Post-Moratorium Options: Tenure Extension vs EMI Increase
Once a moratorium ends, lenders typically offer two primary resolution paths:
Increase the EMI, keep the tenure same: The accrued interest is spread over remaining EMIs, slightly increasing the monthly payment. This is almost always the financially superior choice. You return to the original amortisation track faster and pay less total interest.
Extend the tenure, keep EMI same: The outstanding balance (original principal + accrued moratorium interest) is recalculated over an extended tenure to maintain the original EMI amount. The tenure extension can be significant — a 3-month moratorium on a Rs 50 lakh loan at 9% can add 5-7 months to a 20-year loan. Over those extra months, you pay additional interest that compounds the moratorium cost.
The best option if you have the funds: make a one-time lump sum payment immediately after the moratorium equal to the accrued interest. This brings the outstanding back to the pre-moratorium level and allows EMI and tenure to remain unchanged. Essentially, you treat the moratorium as a borrowed bridge that you repay immediately.
Loan Restructuring vs Moratorium: Understanding the Difference
A moratorium is a temporary pause. Restructuring is a more comprehensive modification of the loan terms. Under RBI's Resolution Framework for COVID-19, borrowers were allowed to seek a restructuring of up to 2 years — changing the repayment schedule significantly rather than just pausing for a few months.

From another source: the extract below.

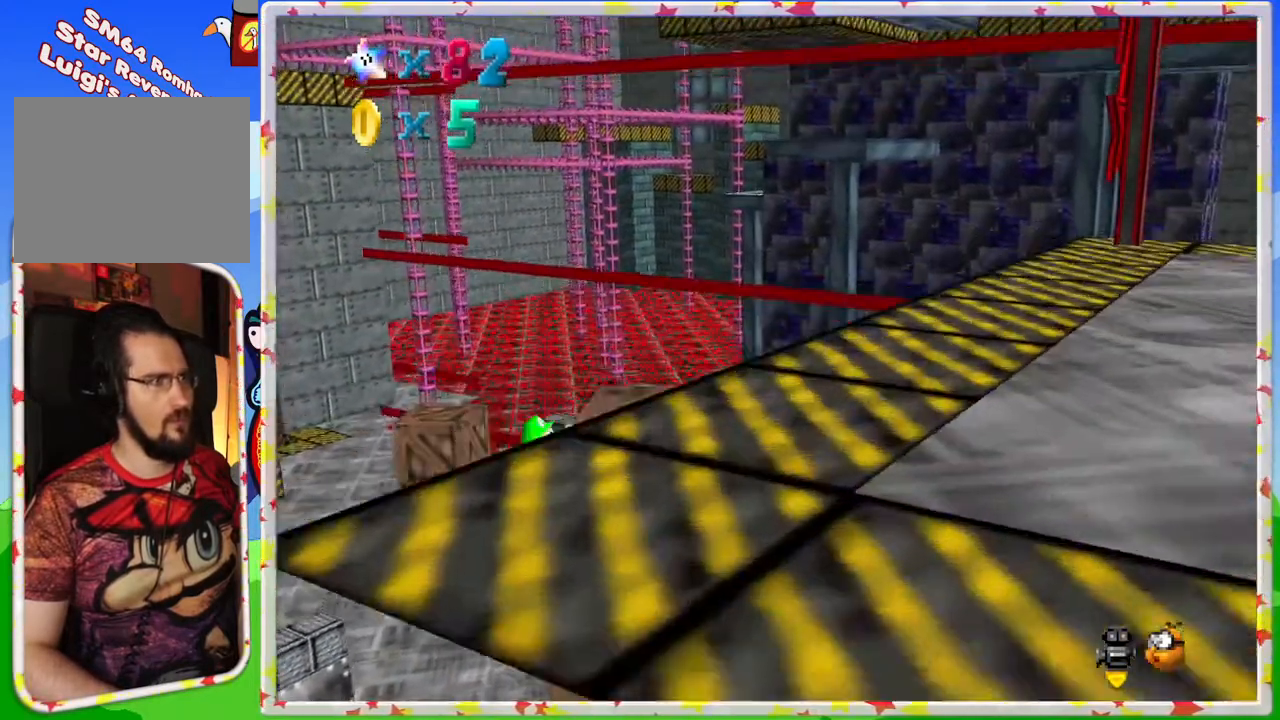
{"buttons": [], "left_stick": "center", "events": [[167, "A", "up"], [300, "C_LEFT", "down"], [433, "C_LEFT", "up"]]}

Restructuring typically involves a fresh sanction of the loan under revised terms. It may involve a moratorium within it, a change in interest rate, an extension of tenure, or a combination. Restructured loans are reported to credit bureaus as "Restructured" which can impact credit scores. However, staying current under a restructured loan is significantly better for credit health than defaulting.
For MSME borrowers, RBI has periodically announced MSME restructuring frameworks that allow small businesses to restructure without adverse credit bureau reporting, recognising the unique stress these borrowers face. Check the RBI website or your bank's MSME desk for the latest available frameworks.

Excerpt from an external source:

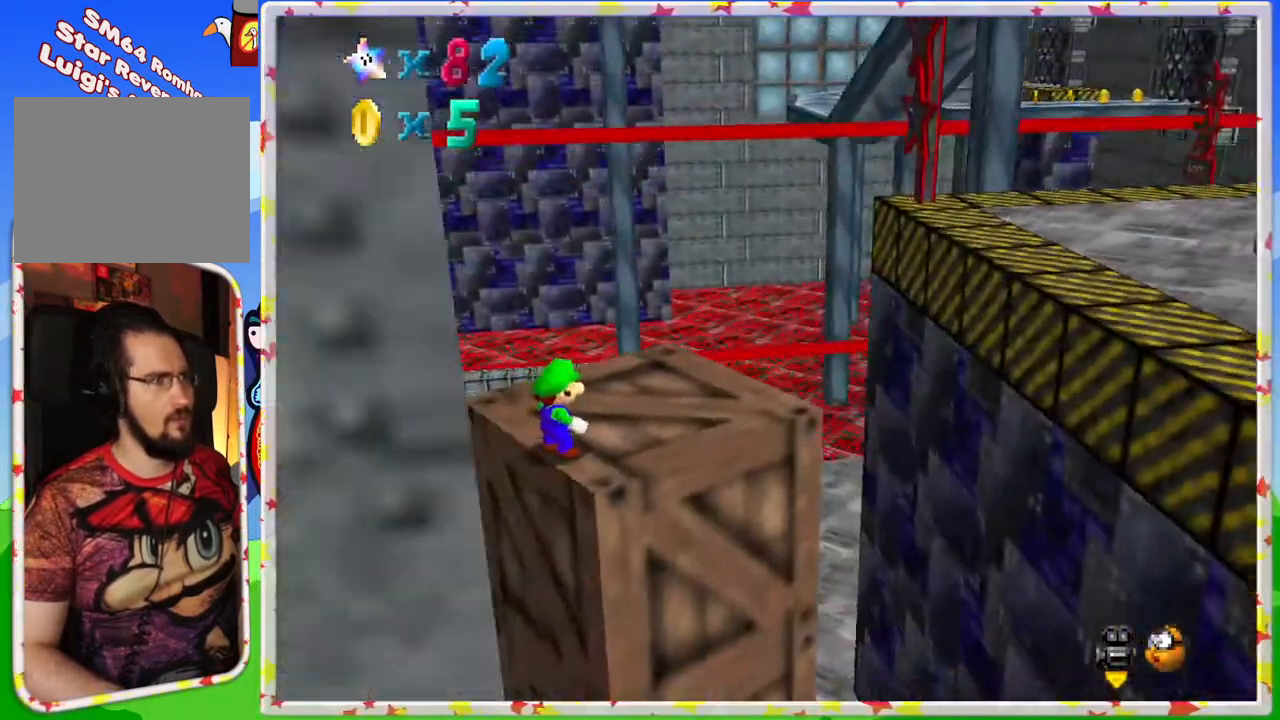
{"buttons": [], "left_stick": "center", "events": [[167, "C_LEFT", "down"], [300, "C_LEFT", "up"]]}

The Role of Interest Rate Type in Moratorium Cost
Whether your loan carries a floating or fixed interest rate affects the moratorium calculation and its future cost. Floating rate loans change when the RBI repo rate changes. If you took a moratorium during a period of high rates and rates subsequently fell, the accrued moratorium interest (calculated at the higher rate) remains — but your future EMIs are based on the lower current rate, so the repayment of the accrued amount effectively happens at today's cheaper rate.
Fixed rate loans are simpler: the same interest rate applies throughout, so moratorium interest calculations are straightforward.